> Action item
All that is needed is the line in the material below containing "Verulamium Trip", plus every line after it, printed exactly.

[Extracted information Boundary: Start]

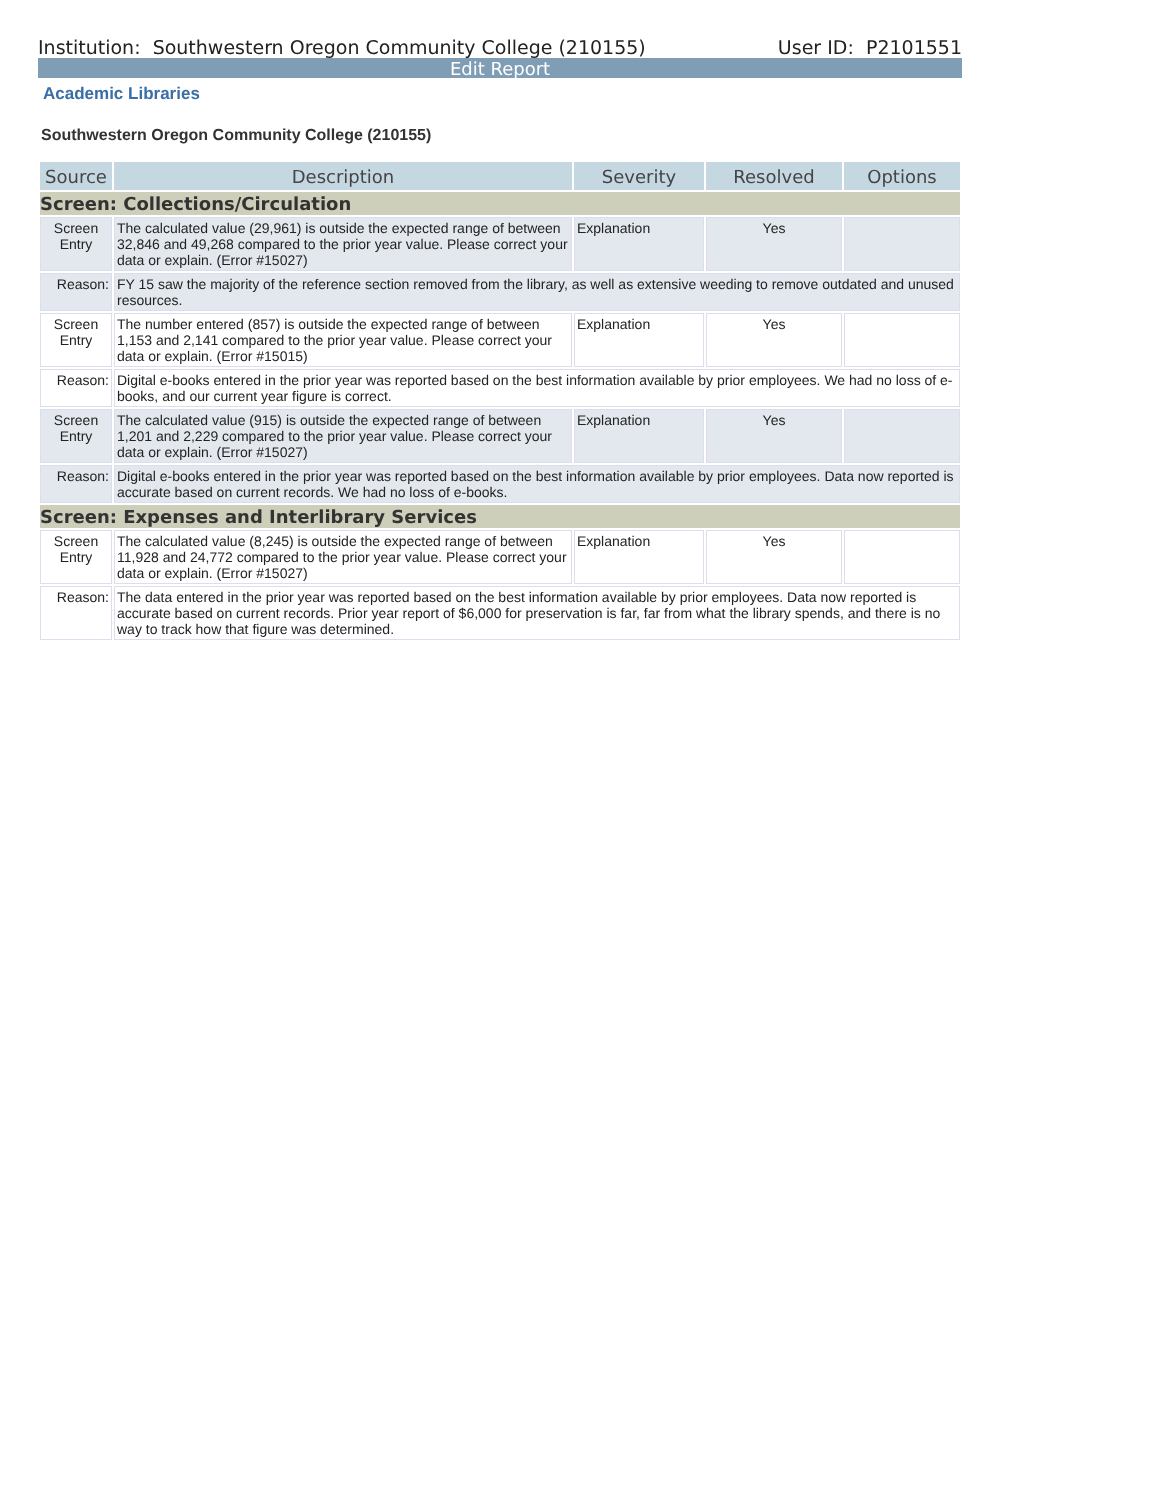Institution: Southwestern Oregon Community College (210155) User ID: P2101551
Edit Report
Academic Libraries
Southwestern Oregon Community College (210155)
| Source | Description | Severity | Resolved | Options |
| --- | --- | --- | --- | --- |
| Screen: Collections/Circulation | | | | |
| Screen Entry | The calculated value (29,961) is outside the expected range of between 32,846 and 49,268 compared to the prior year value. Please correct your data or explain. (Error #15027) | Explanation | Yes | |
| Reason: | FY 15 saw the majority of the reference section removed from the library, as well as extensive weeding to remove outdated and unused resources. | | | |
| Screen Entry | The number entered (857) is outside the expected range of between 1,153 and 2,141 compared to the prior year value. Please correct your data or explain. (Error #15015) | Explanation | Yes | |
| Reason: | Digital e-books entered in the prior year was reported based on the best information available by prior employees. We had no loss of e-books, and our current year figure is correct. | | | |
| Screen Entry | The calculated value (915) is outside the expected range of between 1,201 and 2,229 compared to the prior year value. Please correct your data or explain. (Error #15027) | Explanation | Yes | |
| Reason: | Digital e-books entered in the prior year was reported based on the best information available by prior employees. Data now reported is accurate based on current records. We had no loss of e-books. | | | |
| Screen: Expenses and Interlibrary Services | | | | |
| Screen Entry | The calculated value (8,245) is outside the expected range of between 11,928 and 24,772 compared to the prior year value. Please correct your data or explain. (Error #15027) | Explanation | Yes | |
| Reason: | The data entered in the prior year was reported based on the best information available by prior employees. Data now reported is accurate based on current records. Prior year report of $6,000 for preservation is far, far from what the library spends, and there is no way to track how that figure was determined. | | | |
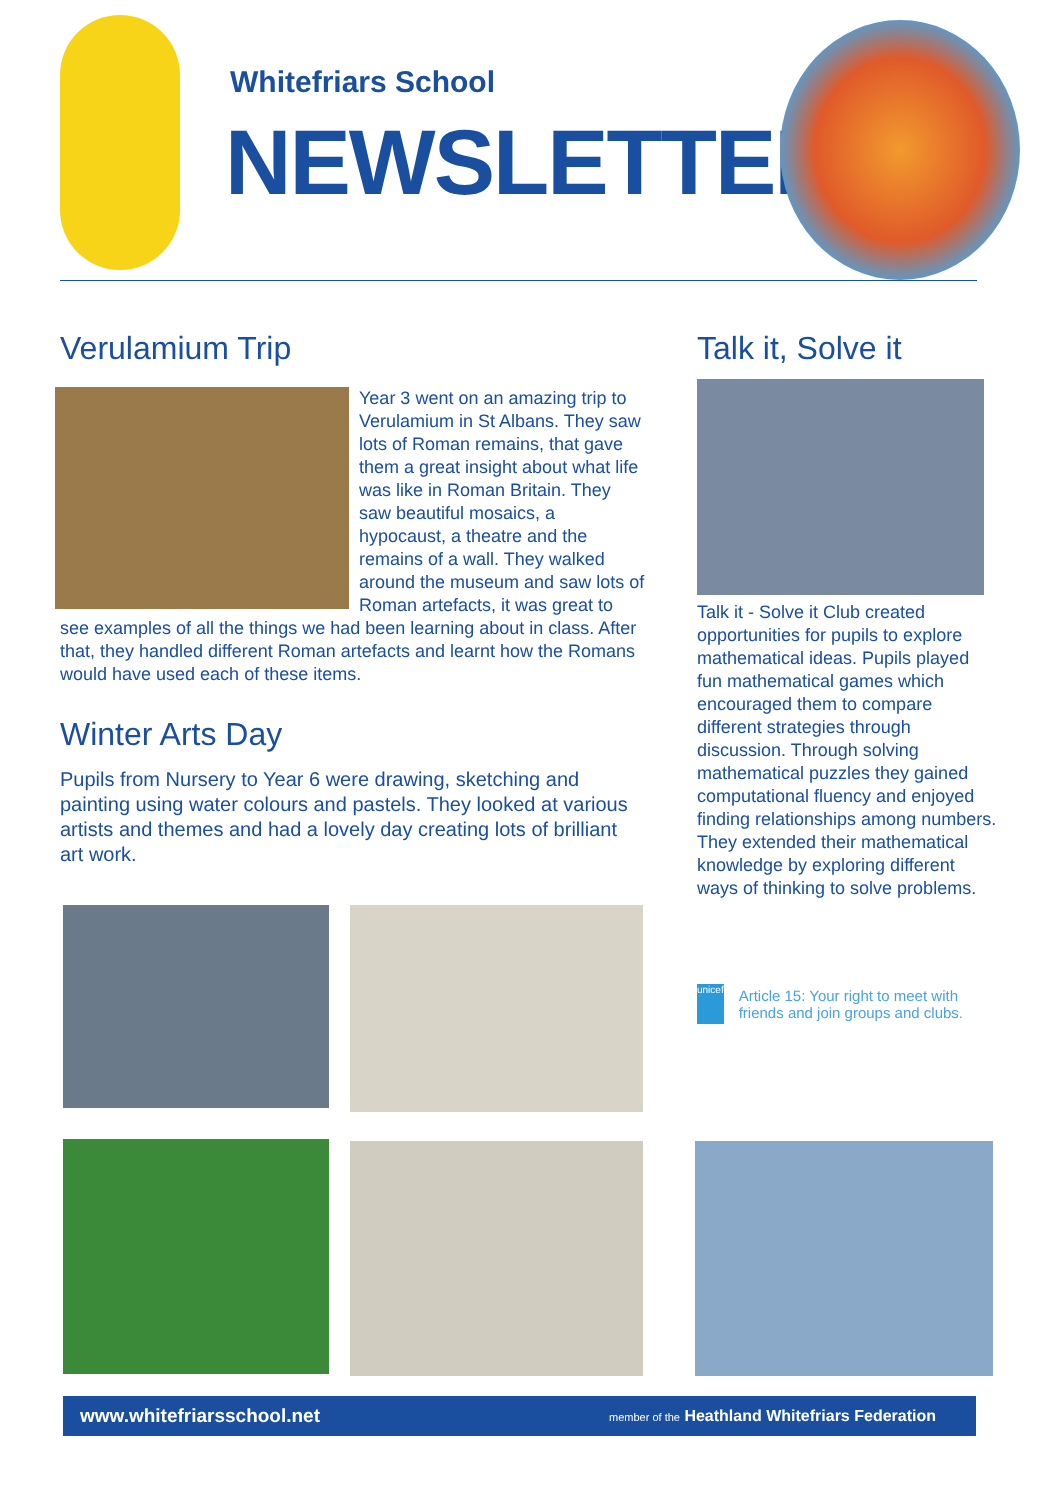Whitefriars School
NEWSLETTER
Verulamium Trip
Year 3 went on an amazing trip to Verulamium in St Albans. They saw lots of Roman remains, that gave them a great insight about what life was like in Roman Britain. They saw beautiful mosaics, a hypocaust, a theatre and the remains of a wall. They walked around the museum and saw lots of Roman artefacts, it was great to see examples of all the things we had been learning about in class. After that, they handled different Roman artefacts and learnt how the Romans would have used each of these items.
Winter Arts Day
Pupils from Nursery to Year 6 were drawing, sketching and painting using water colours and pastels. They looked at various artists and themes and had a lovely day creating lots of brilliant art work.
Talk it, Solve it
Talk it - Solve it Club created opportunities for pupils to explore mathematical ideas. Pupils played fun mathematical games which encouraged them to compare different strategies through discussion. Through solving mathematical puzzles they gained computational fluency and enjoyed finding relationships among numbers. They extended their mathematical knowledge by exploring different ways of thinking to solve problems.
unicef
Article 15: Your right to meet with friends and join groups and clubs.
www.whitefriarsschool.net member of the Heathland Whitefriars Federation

[Extracted information Boundary: End]

> Answer area
Verulamium Trip
Year 3 went on an amazing trip to Verulamium in St Albans. They saw lots of Roman remains, that gave them a great insight about what life was like in Roman Britain. They saw beautiful mosaics, a hypocaust, a theatre and the remains of a wall. They walked around the museum and saw lots of Roman artefacts, it was great to see examples of all the things we had been learning about in class. After that, they handled different Roman artefacts and learnt how the Romans would have used each of these items.
Winter Arts Day
Pupils from Nursery to Year 6 were drawing, sketching and painting using water colours and pastels. They looked at various artists and themes and had a lovely day creating lots of brilliant art work.
Talk it, Solve it
Talk it - Solve it Club created opportunities for pupils to explore mathematical ideas. Pupils played fun mathematical games which encouraged them to compare different strategies through discussion. Through solving mathematical puzzles they gained computational fluency and enjoyed finding relationships among numbers. They extended their mathematical knowledge by exploring different ways of thinking to solve problems.
unicef
Article 15: Your right to meet with friends and join groups and clubs.
www.whitefriarsschool.net member of the Heathland Whitefriars Federation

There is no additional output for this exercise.